Because of the beetles, I no longer grow pole beans, which would stay in place to bear -- and feed bean beetles -- all season long. I don’t grow the usual pole beans, that is. I grow Scarlet Runner beans, which are a different species that is unappealing to the little buggers, and which bear beautiful, scarlet blossoms. The edible pods are fat, hairy, and ugly -- but delicious.

****************************************************

I’m now in a flurry of seed planting. And no, it’s not because I forgot to plant everything beginning about two months ago.

Some of the seeds I’m now planting are for the fall vegetable garden. That would be Scotch kale, Fiesta broccoli, early Jersey Wakefield cabbage, beets, and Swiss chard. Other fall vegetables also need to be sown, but not yet.

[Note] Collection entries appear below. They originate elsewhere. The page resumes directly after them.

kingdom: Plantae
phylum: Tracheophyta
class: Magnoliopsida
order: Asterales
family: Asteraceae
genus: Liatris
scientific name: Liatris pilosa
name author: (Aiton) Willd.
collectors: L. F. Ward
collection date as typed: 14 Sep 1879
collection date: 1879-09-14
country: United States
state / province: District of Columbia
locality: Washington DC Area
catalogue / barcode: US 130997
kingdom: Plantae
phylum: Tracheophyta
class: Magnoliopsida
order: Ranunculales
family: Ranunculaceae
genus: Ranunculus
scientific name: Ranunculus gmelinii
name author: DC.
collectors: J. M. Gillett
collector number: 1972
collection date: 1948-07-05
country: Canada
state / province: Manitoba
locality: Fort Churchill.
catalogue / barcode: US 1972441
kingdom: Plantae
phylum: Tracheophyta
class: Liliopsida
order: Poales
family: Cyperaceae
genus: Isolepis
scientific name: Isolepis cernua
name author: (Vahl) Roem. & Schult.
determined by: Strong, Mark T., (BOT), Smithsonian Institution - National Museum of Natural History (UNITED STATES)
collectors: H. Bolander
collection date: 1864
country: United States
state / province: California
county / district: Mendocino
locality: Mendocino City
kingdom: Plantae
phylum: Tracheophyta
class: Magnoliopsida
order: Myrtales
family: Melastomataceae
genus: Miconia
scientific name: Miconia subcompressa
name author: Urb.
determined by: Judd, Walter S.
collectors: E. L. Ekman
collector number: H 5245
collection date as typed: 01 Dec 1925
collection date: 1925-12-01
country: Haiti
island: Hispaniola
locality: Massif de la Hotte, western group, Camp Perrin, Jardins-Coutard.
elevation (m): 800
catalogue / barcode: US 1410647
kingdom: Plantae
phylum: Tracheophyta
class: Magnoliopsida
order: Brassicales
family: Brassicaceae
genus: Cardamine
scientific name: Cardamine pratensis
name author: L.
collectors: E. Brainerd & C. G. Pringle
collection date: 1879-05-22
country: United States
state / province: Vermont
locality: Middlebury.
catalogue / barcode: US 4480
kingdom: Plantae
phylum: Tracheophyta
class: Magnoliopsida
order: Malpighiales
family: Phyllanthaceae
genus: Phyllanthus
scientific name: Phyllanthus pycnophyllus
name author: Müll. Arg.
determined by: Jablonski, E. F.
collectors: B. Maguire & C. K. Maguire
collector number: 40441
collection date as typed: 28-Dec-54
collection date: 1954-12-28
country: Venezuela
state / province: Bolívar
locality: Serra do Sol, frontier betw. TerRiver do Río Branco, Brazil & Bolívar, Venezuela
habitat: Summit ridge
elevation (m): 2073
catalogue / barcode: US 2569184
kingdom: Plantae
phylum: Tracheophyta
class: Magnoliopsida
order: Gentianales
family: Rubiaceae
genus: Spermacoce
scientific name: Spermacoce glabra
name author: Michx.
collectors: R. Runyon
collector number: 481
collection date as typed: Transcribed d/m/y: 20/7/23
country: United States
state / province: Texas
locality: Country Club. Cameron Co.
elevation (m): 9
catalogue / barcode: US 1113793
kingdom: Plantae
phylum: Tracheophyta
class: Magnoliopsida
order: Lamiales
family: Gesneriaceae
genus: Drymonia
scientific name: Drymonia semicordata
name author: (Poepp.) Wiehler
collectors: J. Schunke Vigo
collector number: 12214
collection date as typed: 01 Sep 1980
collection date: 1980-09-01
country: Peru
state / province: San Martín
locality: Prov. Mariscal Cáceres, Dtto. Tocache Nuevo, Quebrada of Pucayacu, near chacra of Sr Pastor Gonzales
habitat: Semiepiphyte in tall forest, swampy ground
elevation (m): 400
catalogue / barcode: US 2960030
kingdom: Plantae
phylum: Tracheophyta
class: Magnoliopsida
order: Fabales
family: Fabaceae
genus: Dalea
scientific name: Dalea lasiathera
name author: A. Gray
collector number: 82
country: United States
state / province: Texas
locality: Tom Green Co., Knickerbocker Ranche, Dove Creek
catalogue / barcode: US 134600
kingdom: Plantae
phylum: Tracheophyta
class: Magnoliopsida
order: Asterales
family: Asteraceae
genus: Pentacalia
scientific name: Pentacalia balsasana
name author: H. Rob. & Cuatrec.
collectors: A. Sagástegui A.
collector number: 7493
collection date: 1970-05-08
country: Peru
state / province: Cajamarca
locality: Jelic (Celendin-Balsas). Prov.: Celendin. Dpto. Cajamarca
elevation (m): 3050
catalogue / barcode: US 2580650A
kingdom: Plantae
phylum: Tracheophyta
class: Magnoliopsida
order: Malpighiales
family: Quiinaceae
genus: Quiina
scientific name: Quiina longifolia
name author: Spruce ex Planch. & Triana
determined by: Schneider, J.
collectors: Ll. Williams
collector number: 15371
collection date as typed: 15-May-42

I’m also sowing asparagus seeds for asparagus harvest the year after next and then for decades to come. Most people plant asparagus roots but the plants are very easy from seed, requiring mostly patience for the seed to sprout and then for first harvest. Growing from seed rather than from purchased roots adds a year until first harvest. If you decide this time of year to plant more asparagus, you anyway have to wait until next spring to get roots for planting, then another year until the first harvest, so it all comes out the same.

Last night’s soaking of asparagus seed in a small cup of water will speed their germination and today I’ll sow the seeds in a flat of potting soil, where the seedlings will grow through summer. Next spring, it’s out into the garden with them.

Some of the seeds I’m sowing this week are for perennial flowers for next year and beyond. Sown now, perennial flowers probably won’t flower this year but they’ll be poised and ready to flower beginning next year. Perennials are available in much greater variety in seed than plants, especially if the seed search includes mail order companies. And for the mere cost of the packet of seeds, I can grow more plants of any perennial than I could possibly find a place to plant.

I already count 56 seedlings, sprouting and ready to “prick out” into individual cells, in the flat of butterfly weed seeds I planted on June 1st.